Task: Copy out all lines from the entries below in which "free" occurs.

Exercise data:
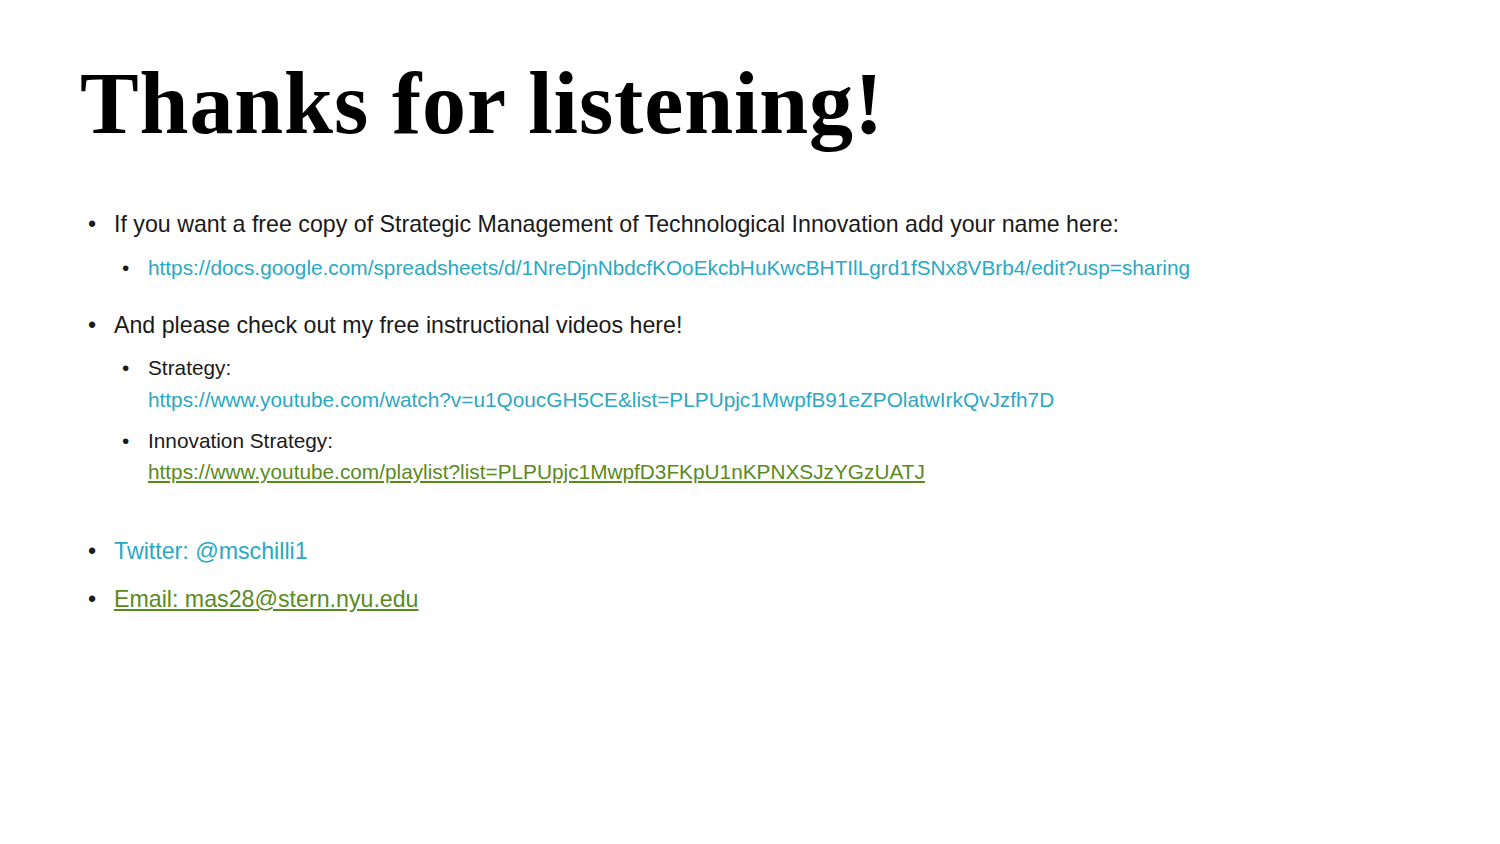Thanks for listening!
If you want a free copy of Strategic Management of Technological Innovation add your name here:
https://docs.google.com/spreadsheets/d/1NreDjnNbdcfKOoEkcbHuKwcBHTIlLgrd1fSNx8VBrb4/edit?usp=sharing
And please check out my free instructional videos here!
Strategy:
https://www.youtube.com/watch?v=u1QoucGH5CE&list=PLPUpjc1MwpfB91eZPOlatwIrkQvJzfh7D
Innovation Strategy:
https://www.youtube.com/playlist?list=PLPUpjc1MwpfD3FKpU1nKPNXSJzYGzUATJ
Twitter: @mschilli1
Email: mas28@stern.nyu.edu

Task result:
If you want a free copy of Strategic Management of Technological Innovation add your name here:
And please check out my free instructional videos here!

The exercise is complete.